- **Task details**:
Find and return every line of the data that contains the word "SQLCHAR".

- **Saved data entries**:
=======
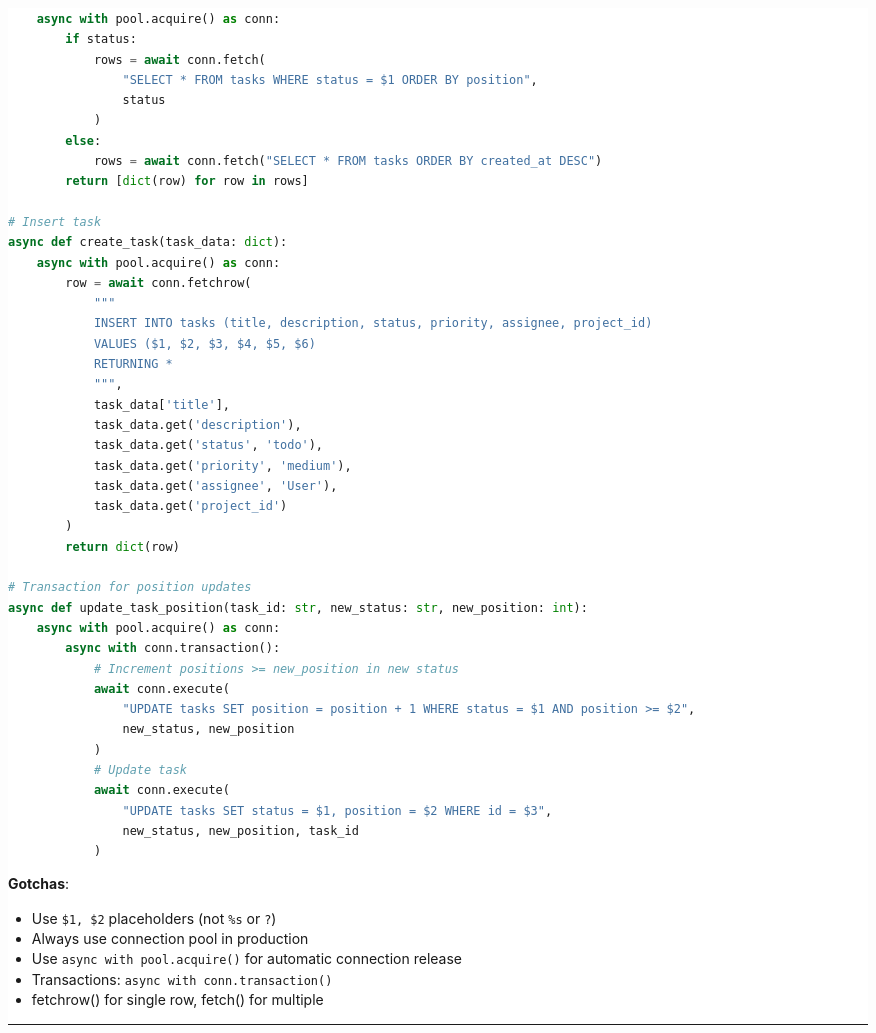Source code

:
 ```python
    async with pool.acquire() as conn:
        if status:
            rows = await conn.fetch(
                "SELECT * FROM tasks WHERE status = $1 ORDER BY position",
                status
            )
        else:
            rows = await conn.fetch("SELECT * FROM tasks ORDER BY created_at DESC")
        return [dict(row) for row in rows]

# Insert task
async def create_task(task_data: dict):
    async with pool.acquire() as conn:
        row = await conn.fetchrow(
            """
            INSERT INTO tasks (title, description, status, priority, assignee, project_id)
            VALUES ($1, $2, $3, $4, $5, $6)
            RETURNING *
            """,
            task_data['title'],
            task_data.get('description'),
            task_data.get('status', 'todo'),
            task_data.get('priority', 'medium'),
            task_data.get('assignee', 'User'),
            task_data.get('project_id')
        )
        return dict(row)

# Transaction for position updates
async def update_task_position(task_id: str, new_status: str, new_position: int):
    async with pool.acquire() as conn:
        async with conn.transaction():
            # Increment positions >= new_position in new status
            await conn.execute(
                "UPDATE tasks SET position = position + 1 WHERE status = $1 AND position >= $2",
                new_status, new_position
            )
            # Update task
            await conn.execute(
                "UPDATE tasks SET status = $1, position = $2 WHERE id = $3",
                new_status, new_position, task_id
            )
```

**Gotchas**:
- Use `$1, $2` placeholders (not `%s` or `?`)
- Always use connection pool in production
- Use `async with pool.acquire()` for automatic connection release
- Transactions: `async with conn.transaction()`
- fetchrow() for single row, fetch() for multiple

---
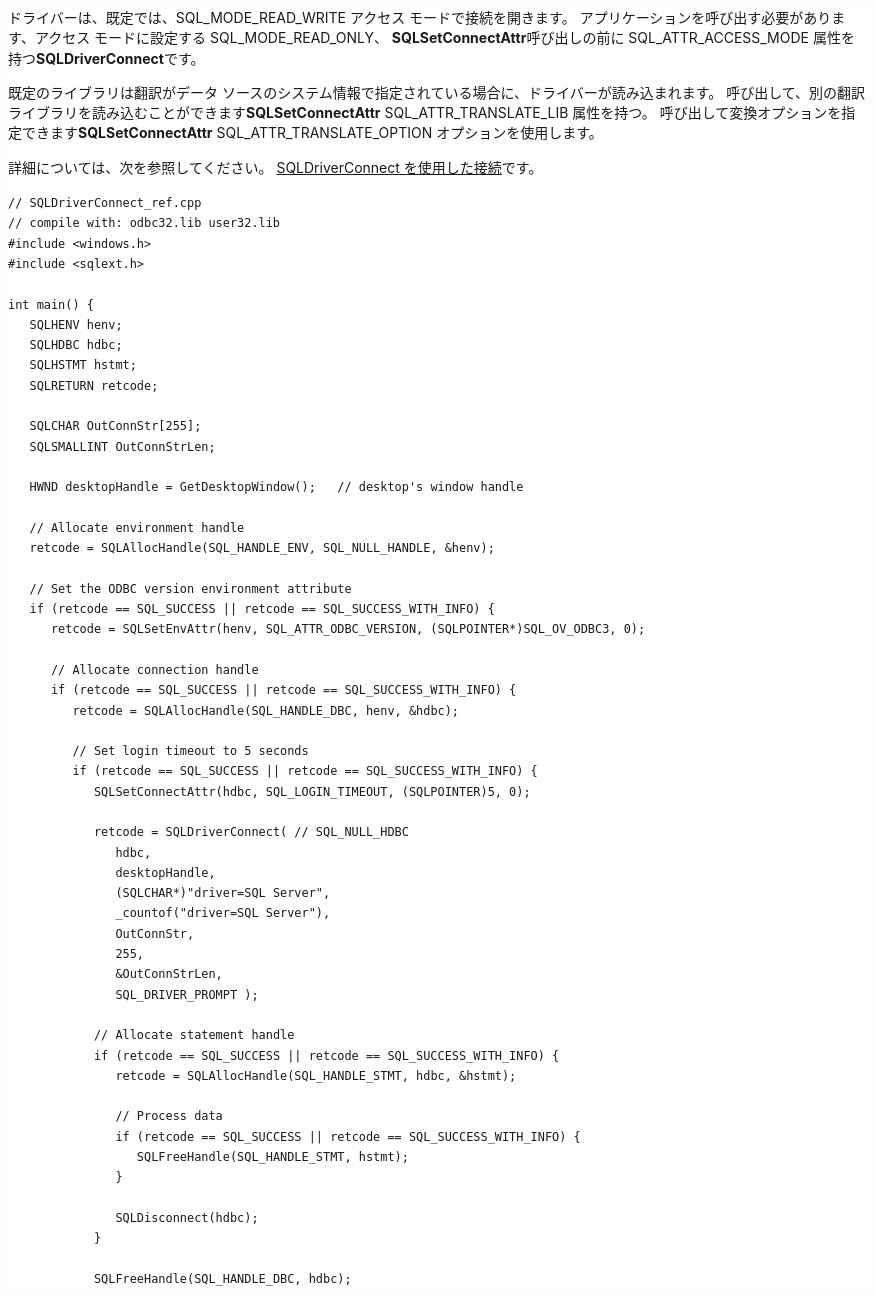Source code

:  ドライバーは、既定では、SQL_MODE_READ_WRITE アクセス モードで接続を開きます。 アプリケーションを呼び出す必要があります、アクセス モードに設定する SQL_MODE_READ_ONLY、 **SQLSetConnectAttr**呼び出しの前に SQL_ATTR_ACCESS_MODE 属性を持つ**SQLDriverConnect**です。  
  
 既定のライブラリは翻訳がデータ ソースのシステム情報で指定されている場合に、ドライバーが読み込まれます。 呼び出して、別の翻訳ライブラリを読み込むことができます**SQLSetConnectAttr** SQL_ATTR_TRANSLATE_LIB 属性を持つ。 呼び出して変換オプションを指定できます**SQLSetConnectAttr** SQL_ATTR_TRANSLATE_OPTION オプションを使用します。  
  
 詳細については、次を参照してください。 [SQLDriverConnect を使用した接続](../../../odbc/reference/develop-app/connecting-with-sqldriverconnect.md)です。  
  
```  
// SQLDriverConnect_ref.cpp  
// compile with: odbc32.lib user32.lib  
#include <windows.h>  
#include <sqlext.h>  
  
int main() {  
   SQLHENV henv;  
   SQLHDBC hdbc;  
   SQLHSTMT hstmt;  
   SQLRETURN retcode;  
  
   SQLCHAR OutConnStr[255];  
   SQLSMALLINT OutConnStrLen;  
  
   HWND desktopHandle = GetDesktopWindow();   // desktop's window handle  
  
   // Allocate environment handle  
   retcode = SQLAllocHandle(SQL_HANDLE_ENV, SQL_NULL_HANDLE, &henv);  
  
   // Set the ODBC version environment attribute  
   if (retcode == SQL_SUCCESS || retcode == SQL_SUCCESS_WITH_INFO) {  
      retcode = SQLSetEnvAttr(henv, SQL_ATTR_ODBC_VERSION, (SQLPOINTER*)SQL_OV_ODBC3, 0);   
  
      // Allocate connection handle  
      if (retcode == SQL_SUCCESS || retcode == SQL_SUCCESS_WITH_INFO) {  
         retcode = SQLAllocHandle(SQL_HANDLE_DBC, henv, &hdbc);   
  
         // Set login timeout to 5 seconds  
         if (retcode == SQL_SUCCESS || retcode == SQL_SUCCESS_WITH_INFO) {  
            SQLSetConnectAttr(hdbc, SQL_LOGIN_TIMEOUT, (SQLPOINTER)5, 0);  
  
            retcode = SQLDriverConnect( // SQL_NULL_HDBC  
               hdbc,   
               desktopHandle,   
               (SQLCHAR*)"driver=SQL Server",   
               _countof("driver=SQL Server"),  
               OutConnStr,  
               255,   
               &OutConnStrLen,  
               SQL_DRIVER_PROMPT );  
  
            // Allocate statement handle  
            if (retcode == SQL_SUCCESS || retcode == SQL_SUCCESS_WITH_INFO) {                 
               retcode = SQLAllocHandle(SQL_HANDLE_STMT, hdbc, &hstmt);   
  
               // Process data  
               if (retcode == SQL_SUCCESS || retcode == SQL_SUCCESS_WITH_INFO) {  
                  SQLFreeHandle(SQL_HANDLE_STMT, hstmt);  
               }  
  
               SQLDisconnect(hdbc);  
            }  
  
            SQLFreeHandle(SQL_HANDLE_DBC, hdbc);  
```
=======
- **Completed task**:
   SQLCHAR OutConnStr[255];  
               (SQLCHAR*)"driver=SQL Server",   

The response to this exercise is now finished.